PASSAGE ->

[Begin]

Infinite mid-air jump

A simple trick that allows for a lot of little skips and many bigger spiks as well. By jumping one frame after firing a projectile in mid-air, it is possible to jump in mid-air. This can be easily and infinitely repeated as well, allowing for practically free aerial movement.

Ceiling clip

This is less a trick and more just abuse of a property of the Digivolved form that it ignores ceilings in collision. Normally this makes no big difference, but combined with infinite jumps it means some vertical sections are traversed through faster by Digivolving and just plowing through the platforms like they aren't there.

Boss invincibility glitch

A very convenient trick which allows me to reduce the majority of bosses to paste in mere seconds.

How it works: most bosses spawn projectile objects of some kind to attack. Normally, when you hit them (either by jumping on them or hitting them with a projectile, like any normal enemy), the projectiles are "killed" just like other enemies, complete with dropping a pickup. However, for some reason, if the boss is invincible and its projectile is it, the projectile won't die but the boss will take 1 damage instead, bypassing the boss' own invincibility.

Thus, most bossfights come down to waiting until the boss fires a projectile, then whaling at it with dozens of hits at once, typically near-instantly killing the boss. The only real exception to this is Wormmon (2-3), as he is the only boss with no projectile attack whatsoever.

Boss fade-out (new)

Imagine you are TASing your typical boss fight in your typical game. You find a way to defeat it one frame faster. Typically, in most games, this results in an one frame gain across the whole run. Some other games have these annoying things called frame rules, where the one frame gain you had on the bossfight gets negated later on.

In this game? You actually end up losing one frame, in most cases. There are some interesting mechanics around the waiting time until the level fade-out screen happens at the end of a boss battle.

[End]

Dataset excerpts
[Begin]

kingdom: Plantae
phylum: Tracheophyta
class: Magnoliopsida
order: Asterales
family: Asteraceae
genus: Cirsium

[End]

WHAT YOU WILL DO ->
a) In the passage on game tricks, which boss is the only one with no projectile attack at all?
b) Copy word for word everything in the passage on game tricks from "Infinite mid-air jump" down to "in mere seconds.".
The records have no connection to the passage on game tricks.

ANSWERS BELOW ->
a) Wormmon (2-3)

b)
Infinite mid-air jump

A simple trick that allows for a lot of little skips and many bigger spiks as well. By jumping one frame after firing a projectile in mid-air, it is possible to jump in mid-air. This can be easily and infinitely repeated as well, allowing for practically free aerial movement.

Ceiling clip

This is less a trick and more just abuse of a property of the Digivolved form that it ignores ceilings in collision. Normally this makes no big difference, but combined with infinite jumps it means some vertical sections are traversed through faster by Digivolving and just plowing through the platforms like they aren't there.

Boss invincibility glitch

A very convenient trick which allows me to reduce the majority of bosses to paste in mere seconds.